The classic machine learning algorithms are used, including logistic regression (LRconvolutional neural networkCNN), recurrent neural network (RNN), and gradient boosting decision trees (GBDT). The common recommendation approaches are applied, such as content-based filtering (CBF), collaborative filtering (CF), and more advanced matrix factorization (MF).
The secret weapons that TikTok uses to read your mind are:
1. Algorithm experimental platform: The engineers experiment with the mixing of multiple machine learning algorithms such as LR and DNN, and then run the testing (A/B test) and do the adjustment.
2. Extensive classification and labeling: The models are based on the users’ engagement such as watch time, swipes, and the commonly used likes or shares (what you do as a reflection of your subconscious says more about you than what you say). The number of user features, vectors, and categories is more than most of the recommendation systems in the world — and they keep adding more.
3. User feedback engine: It updates the models after retrieving feedback from the users in multiple iterations. The experience management platform is built on this engine and ultimately improves the perditions and recommendations.
To solve the cold-start problem in recommendations, the recall strategy is used. It is to select thousands of candidates from tens of millions of videos that have been proven to be popular and high quality.
Meanwhile, some of the AI work has been moved to the client-side for a super-fast response.
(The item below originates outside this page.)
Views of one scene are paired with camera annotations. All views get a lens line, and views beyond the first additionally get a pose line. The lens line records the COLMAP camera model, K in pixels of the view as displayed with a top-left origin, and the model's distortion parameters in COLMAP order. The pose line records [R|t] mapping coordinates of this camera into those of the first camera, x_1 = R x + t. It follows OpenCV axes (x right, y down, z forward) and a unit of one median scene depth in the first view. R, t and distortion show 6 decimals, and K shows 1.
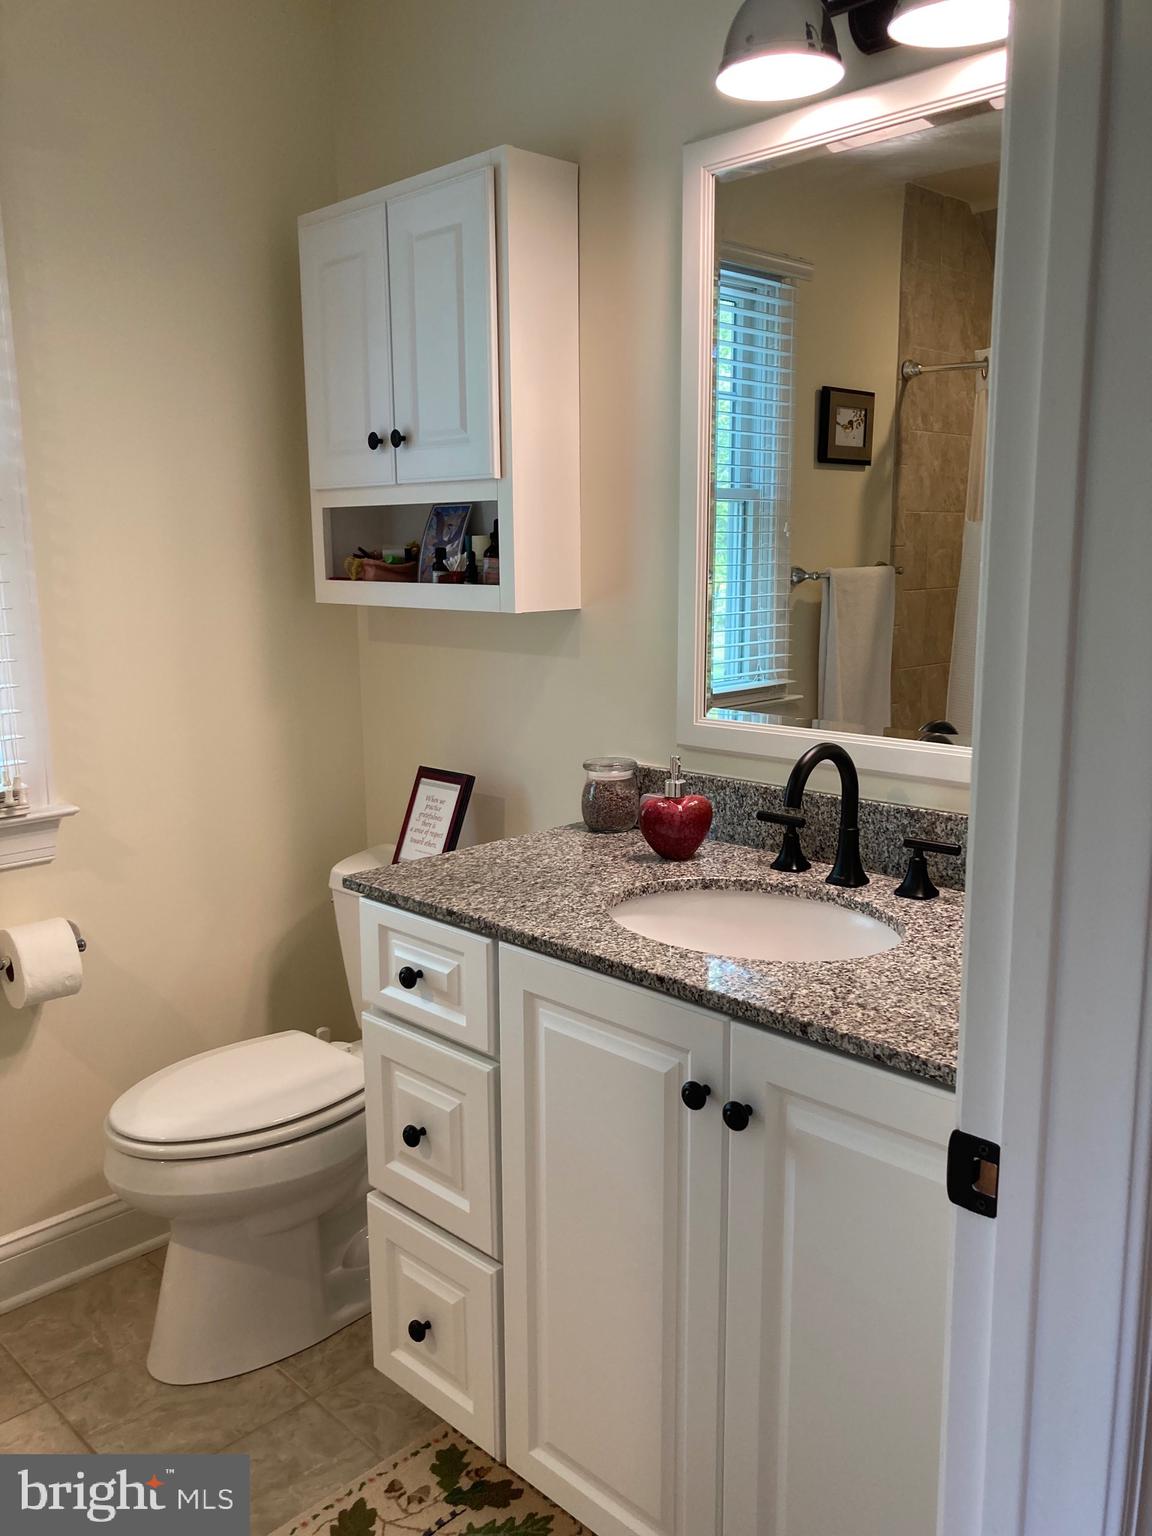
lens RADIAL K [[1253.5, 0, 581.1], [0, 1253.5, 766.7], [0, 0, 1]] dist [0.010342, -0.018041]
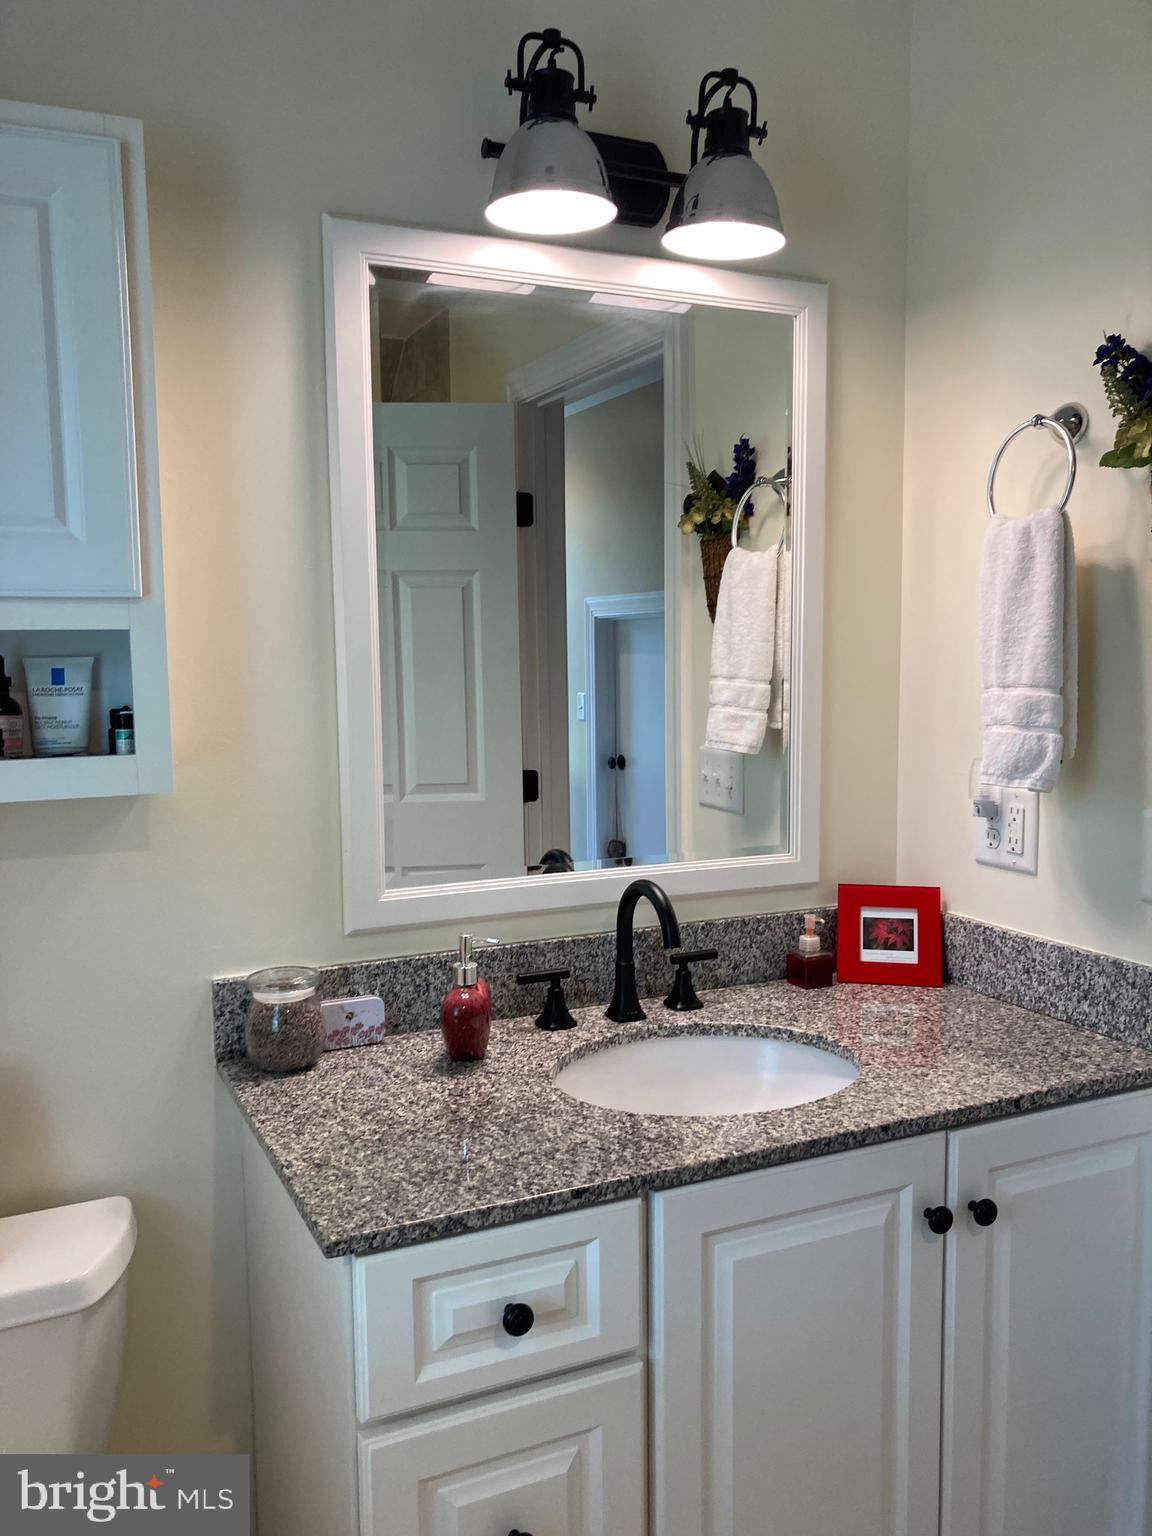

That includes real-time training, modeling, and reasoning done on the devices. The machine learning frameworks such as TensorFlow Lite or ByteNN are used on the client-side.
TikTok has embraced cloud-native infrastructure. The recommendation components such as user profiling, predictions, cold-start, recall, and user feedback engine are serving as APIs. The services are hosted in clouds such as Amazon AWS and Microsoft Azure. As the outcome of the system, the video curation will be pushed to the users through the cloud.
TikTok employs Kubernetes-based containerization technology. Kubernetes is known as a container orchestrator. It is the toolset to automate the application’s life cycle. Kubeflow is dedicated to making deployments of machine learning workflows on Kubernetes.
As part of the cloud-native stack, Service mesh is another tool to handle service-to-service communication. It controls how different parts of an application share data with one another. It inserts features or services at platform layers, rather than application layers.
Due to the requirement of high concurrency, the services are built with Go language and gRPC. In TikTok, Go has become the dominant language in service development because of its good build-in network and concurrency support. gRPC is a Remote Procedure Control framework to build and connect services efficacy.
The success of Tiktok is that it would go the extra mile to provide the best user experience. They build in-house tools to maximize performance at a low-level (system level). For example, ByteMesh is an improved version of Service Mesh, KiteX is a high-performance Golang gRPC framework, and Sonic is an enhanced Golang JSON library. Other in-house tools or systems include parameter servers, ByteNN, and abase — to name a few.
As a TikTok machine learning principal Xiang Liang put it, sometimes the infrastructure beneath is more important than the (machine learning) algorithms above.